### Set problem
Write out every line in the rows below as a numbered list, omitting any blank lines.

Start of Records for the exercise

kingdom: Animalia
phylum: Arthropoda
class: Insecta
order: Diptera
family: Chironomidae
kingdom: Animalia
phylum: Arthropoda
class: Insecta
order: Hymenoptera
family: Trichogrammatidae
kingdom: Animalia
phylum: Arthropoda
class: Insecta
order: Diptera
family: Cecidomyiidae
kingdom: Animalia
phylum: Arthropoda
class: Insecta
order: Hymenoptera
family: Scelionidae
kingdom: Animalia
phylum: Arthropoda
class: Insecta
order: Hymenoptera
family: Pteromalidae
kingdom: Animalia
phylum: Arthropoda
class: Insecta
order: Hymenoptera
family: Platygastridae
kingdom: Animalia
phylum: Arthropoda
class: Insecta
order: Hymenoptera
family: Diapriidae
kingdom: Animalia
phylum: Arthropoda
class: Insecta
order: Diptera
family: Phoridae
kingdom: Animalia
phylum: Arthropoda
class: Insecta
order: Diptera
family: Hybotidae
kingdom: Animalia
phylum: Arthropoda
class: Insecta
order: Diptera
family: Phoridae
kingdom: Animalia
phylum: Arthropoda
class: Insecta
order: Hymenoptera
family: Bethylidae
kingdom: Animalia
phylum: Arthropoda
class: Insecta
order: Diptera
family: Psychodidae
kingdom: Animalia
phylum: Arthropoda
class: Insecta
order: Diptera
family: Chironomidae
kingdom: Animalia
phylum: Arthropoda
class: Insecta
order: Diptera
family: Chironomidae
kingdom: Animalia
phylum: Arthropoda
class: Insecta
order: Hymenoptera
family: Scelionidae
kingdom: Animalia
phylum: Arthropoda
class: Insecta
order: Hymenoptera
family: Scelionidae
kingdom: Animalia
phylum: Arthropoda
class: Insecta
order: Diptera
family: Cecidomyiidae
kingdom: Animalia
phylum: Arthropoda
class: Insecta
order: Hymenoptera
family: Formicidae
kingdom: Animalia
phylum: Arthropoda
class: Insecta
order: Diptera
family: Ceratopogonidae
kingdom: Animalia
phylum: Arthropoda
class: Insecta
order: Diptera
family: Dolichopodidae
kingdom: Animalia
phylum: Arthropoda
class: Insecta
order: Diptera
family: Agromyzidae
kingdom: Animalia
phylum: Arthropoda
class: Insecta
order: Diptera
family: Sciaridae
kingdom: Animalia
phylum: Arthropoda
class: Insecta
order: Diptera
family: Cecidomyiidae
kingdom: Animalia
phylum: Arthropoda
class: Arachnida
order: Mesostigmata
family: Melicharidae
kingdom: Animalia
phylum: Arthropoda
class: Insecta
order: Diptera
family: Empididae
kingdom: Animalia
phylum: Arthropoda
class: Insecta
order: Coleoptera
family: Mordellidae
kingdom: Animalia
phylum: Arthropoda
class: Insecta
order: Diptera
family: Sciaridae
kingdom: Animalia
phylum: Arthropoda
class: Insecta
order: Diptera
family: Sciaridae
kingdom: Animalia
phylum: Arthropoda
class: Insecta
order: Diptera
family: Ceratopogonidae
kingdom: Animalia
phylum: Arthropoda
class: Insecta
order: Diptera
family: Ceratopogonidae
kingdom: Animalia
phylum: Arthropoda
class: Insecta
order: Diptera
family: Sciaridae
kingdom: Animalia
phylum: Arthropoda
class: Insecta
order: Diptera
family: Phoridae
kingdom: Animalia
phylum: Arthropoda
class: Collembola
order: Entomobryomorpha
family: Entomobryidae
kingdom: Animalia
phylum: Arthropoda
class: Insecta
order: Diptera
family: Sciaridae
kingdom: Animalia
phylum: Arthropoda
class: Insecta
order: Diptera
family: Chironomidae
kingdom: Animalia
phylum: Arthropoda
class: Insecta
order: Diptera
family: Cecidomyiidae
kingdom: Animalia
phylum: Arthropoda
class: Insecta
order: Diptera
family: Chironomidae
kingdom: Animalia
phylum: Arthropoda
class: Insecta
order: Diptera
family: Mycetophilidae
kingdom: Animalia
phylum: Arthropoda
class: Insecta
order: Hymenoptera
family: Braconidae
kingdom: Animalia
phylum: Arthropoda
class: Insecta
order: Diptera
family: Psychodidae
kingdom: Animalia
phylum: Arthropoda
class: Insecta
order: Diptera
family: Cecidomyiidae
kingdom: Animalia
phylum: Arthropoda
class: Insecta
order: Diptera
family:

End of Records for the exercise

### Answer for the task
1. kingdom: Animalia
2. phylum: Arthropoda
3. class: Insecta
4. order: Diptera
5. family: Chironomidae
6. kingdom: Animalia
7. phylum: Arthropoda
8. class: Insecta
9. order: Hymenoptera
10. family: Trichogrammatidae
11. kingdom: Animalia
12. phylum: Arthropoda
13. class: Insecta
14. order: Diptera
15. family: Cecidomyiidae
16. kingdom: Animalia
17. phylum: Arthropoda
18. class: Insecta
19. order: Hymenoptera
20. family: Scelionidae
21. kingdom: Animalia
22. phylum: Arthropoda
23. class: Insecta
24. order: Hymenoptera
25. family: Pteromalidae
26. kingdom: Animalia
27. phylum: Arthropoda
28. class: Insecta
29. order: Hymenoptera
30. family: Platygastridae
31. kingdom: Animalia
32. phylum: Arthropoda
33. class: Insecta
34. order: Hymenoptera
35. family: Diapriidae
36. kingdom: Animalia
37. phylum: Arthropoda
38. class: Insecta
39. order: Diptera
40. family: Phoridae
41. kingdom: Animalia
42. phylum: Arthropoda
43. class: Insecta
44. order: Diptera
45. family: Hybotidae
46. kingdom: Animalia
47. phylum: Arthropoda
48. class: Insecta
49. order: Diptera
50. family: Phoridae
51. kingdom: Animalia
52. phylum: Arthropoda
53. class: Insecta
54. order: Hymenoptera
55. family: Bethylidae
56. kingdom: Animalia
57. phylum: Arthropoda
58. class: Insecta
59. order: Diptera
60. family: Psychodidae
61. kingdom: Animalia
62. phylum: Arthropoda
63. class: Insecta
64. order: Diptera
65. family: Chironomidae
66. kingdom: Animalia
67. phylum: Arthropoda
68. class: Insecta
69. order: Diptera
70. family: Chironomidae
71. kingdom: Animalia
72. phylum: Arthropoda
73. class: Insecta
74. order: Hymenoptera
75. family: Scelionidae
76. kingdom: Animalia
77. phylum: Arthropoda
78. class: Insecta
79. order: Hymenoptera
80. family: Scelionidae
81. kingdom: Animalia
82. phylum: Arthropoda
83. class: Insecta
84. order: Diptera
85. family: Cecidomyiidae
86. kingdom: Animalia
87. phylum: Arthropoda
88. class: Insecta
89. order: Hymenoptera
90. family: Formicidae
91. kingdom: Animalia
92. phylum: Arthropoda
93. class: Insecta
94. order: Diptera
95. family: Ceratopogonidae
96. kingdom: Animalia
97. phylum: Arthropoda
98. class: Insecta
99. order: Diptera
100. family: Dolichopodidae
101. kingdom: Animalia
102. phylum: Arthropoda
103. class: Insecta
104. order: Diptera
105. family: Agromyzidae
106. kingdom: Animalia
107. phylum: Arthropoda
108. class: Insecta
109. order: Diptera
110. family: Sciaridae
111. kingdom: Animalia
112. phylum: Arthropoda
113. class: Insecta
114. order: Diptera
115. family: Cecidomyiidae
116. kingdom: Animalia
117. phylum: Arthropoda
118. class: Arachnida
119. order: Mesostigmata
120. family: Melicharidae
121. kingdom: Animalia
122. phylum: Arthropoda
123. class: Insecta
124. order: Diptera
125. family: Empididae
126. kingdom: Animalia
127. phylum: Arthropoda
128. class: Insecta
129. order: Coleoptera
130. family: Mordellidae
131. kingdom: Animalia
132. phylum: Arthropoda
133. class: Insecta
134. order: Diptera
135. family: Sciaridae
136. kingdom: Animalia
137. phylum: Arthropoda
138. class: Insecta
139. order: Diptera
140. family: Sciaridae
141. kingdom: Animalia
142. phylum: Arthropoda
143. class: Insecta
144. order: Diptera
145. family: Ceratopogonidae
146. kingdom: Animalia
147. phylum: Arthropoda
148. class: Insecta
149. order: Diptera
150. family: Ceratopogonidae
151. kingdom: Animalia
152. phylum: Arthropoda
153. class: Insecta
154. order: Diptera
155. family: Sciaridae
156. kingdom: Animalia
157. phylum: Arthropoda
158. class: Insecta
159. order: Diptera
160. family: Phoridae
161. kingdom: Animalia
162. phylum: Arthropoda
163. class: Collembola
164. order: Entomobryomorpha
165. family: Entomobryidae
166. kingdom: Animalia
167. phylum: Arthropoda
168. class: Insecta
169. order: Diptera
170. family: Sciaridae
171. kingdom: Animalia
172. phylum: Arthropoda
173. class: Insecta
174. order: Diptera
175. family: Chironomidae
176. kingdom: Animalia
177. phylum: Arthropoda
178. class: Insecta
179. order: Diptera
180. family: Cecidomyiidae
181. kingdom: Animalia
182. phylum: Arthropoda
183. class: Insecta
184. order: Diptera
185. family: Chironomidae
186. kingdom: Animalia
187. phylum: Arthropoda
188. class: Insecta
189. order: Diptera
190. family: Mycetophilidae
191. kingdom: Animalia
192. phylum: Arthropoda
193. class: Insecta
194. order: Hymenoptera
195. family: Braconidae
196. kingdom: Animalia
197. phylum: Arthropoda
198. class: Insecta
199. order: Diptera
200. family: Psychodidae
201. kingdom: Animalia
202. phylum: Arthropoda
203. class: Insecta
204. order: Diptera
205. family: Cecidomyiidae
206. kingdom: Animalia
207. phylum: Arthropoda
208. class: Insecta
209. order: Diptera
210. family:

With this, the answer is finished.